Problems and tasks
A. According to the post on in-game video encoding, how much in-game memory did the encoding finally have to use?
B. Quote the post on in-game video encoding word for word, starting at "Check out #2" and ending at "recent memory. ...".

Selected extract
* * *
There were some wicked constraints putting this one together including -
  • Encoding while rendering the game at 60fps/X360 and 30fps/PS3 without dropping frames.
  • Keeping final file size small enough to not overwhelm the servers and to keep our bandwidth costs down.
  • Final visual quality given the other constraints.
  • Memory during encoding. Early in the cycle, I gave a rough estimate of 25MB free memory in-game to encode to .flv. It turns out we had to do it in under 500K in-game, and we did that by offloading some tasks until later and some other tricks I won't - and shouldn't - go into ;).
Compromises
  • No sound. This one's hard to take but we just didn't have time. Remarkably, on the web, I haven't seen anyone complain about this. For next year.
  • 15 frames per second. Yes, we wanted thirty, but we could only do that with a smaller frame size. Believe me, the trade off was well worth it. Also for next year.
  • Video dimensions. We would have liked a larger frame size but we just didn't have the machine resources or network bandwidth to spare.
All in all, I think we struck a reasonable balance and it works. It's exciting to see people this jazzed about it! This technology is now quite the buzz around EA and next year we'll be seeing it in a lot more titles.

Will this technology and its descendants usher in the Web 2.0 era in console sports gaming?

I hope so!

Update Jan 3, 2008

Check out #2 on this list at pastapadre.com.

.. Launching with the release of NCAA Football 08 [EA Sports World] was an immediate success as fans of the game utilized the screenshot and video uploading features and it became one of the most positively responded to new additions to any sports game in recent memory. ...
* * *
(Dataset entries)

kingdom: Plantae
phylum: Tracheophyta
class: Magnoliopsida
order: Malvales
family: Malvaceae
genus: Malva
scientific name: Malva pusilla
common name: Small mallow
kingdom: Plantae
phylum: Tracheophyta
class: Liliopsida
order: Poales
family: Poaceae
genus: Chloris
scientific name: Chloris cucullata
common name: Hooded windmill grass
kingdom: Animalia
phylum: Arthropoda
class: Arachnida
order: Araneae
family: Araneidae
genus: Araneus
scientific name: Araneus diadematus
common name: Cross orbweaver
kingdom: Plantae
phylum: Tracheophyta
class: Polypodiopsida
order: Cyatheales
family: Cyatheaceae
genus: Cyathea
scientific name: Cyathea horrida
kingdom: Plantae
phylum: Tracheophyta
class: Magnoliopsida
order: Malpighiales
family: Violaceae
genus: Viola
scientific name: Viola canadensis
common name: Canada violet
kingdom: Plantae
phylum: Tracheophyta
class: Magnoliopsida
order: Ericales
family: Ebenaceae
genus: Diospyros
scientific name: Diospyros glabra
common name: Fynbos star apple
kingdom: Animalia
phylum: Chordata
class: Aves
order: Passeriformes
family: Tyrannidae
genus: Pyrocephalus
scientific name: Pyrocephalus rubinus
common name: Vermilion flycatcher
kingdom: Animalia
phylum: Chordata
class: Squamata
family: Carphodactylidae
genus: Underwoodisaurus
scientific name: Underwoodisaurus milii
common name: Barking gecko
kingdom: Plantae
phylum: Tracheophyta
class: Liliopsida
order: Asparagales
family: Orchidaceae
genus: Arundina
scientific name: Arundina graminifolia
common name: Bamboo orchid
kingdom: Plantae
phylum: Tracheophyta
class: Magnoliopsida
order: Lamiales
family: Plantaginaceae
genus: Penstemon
* * *
Answers to the tasks
A. Under 500K.

B.
Check out #2 on this list at pastapadre.com.

.. Launching with the release of NCAA Football 08 [EA Sports World] was an immediate success as fans of the game utilized the screenshot and video uploading features and it became one of the most positively responded to new additions to any sports game in recent memory. ...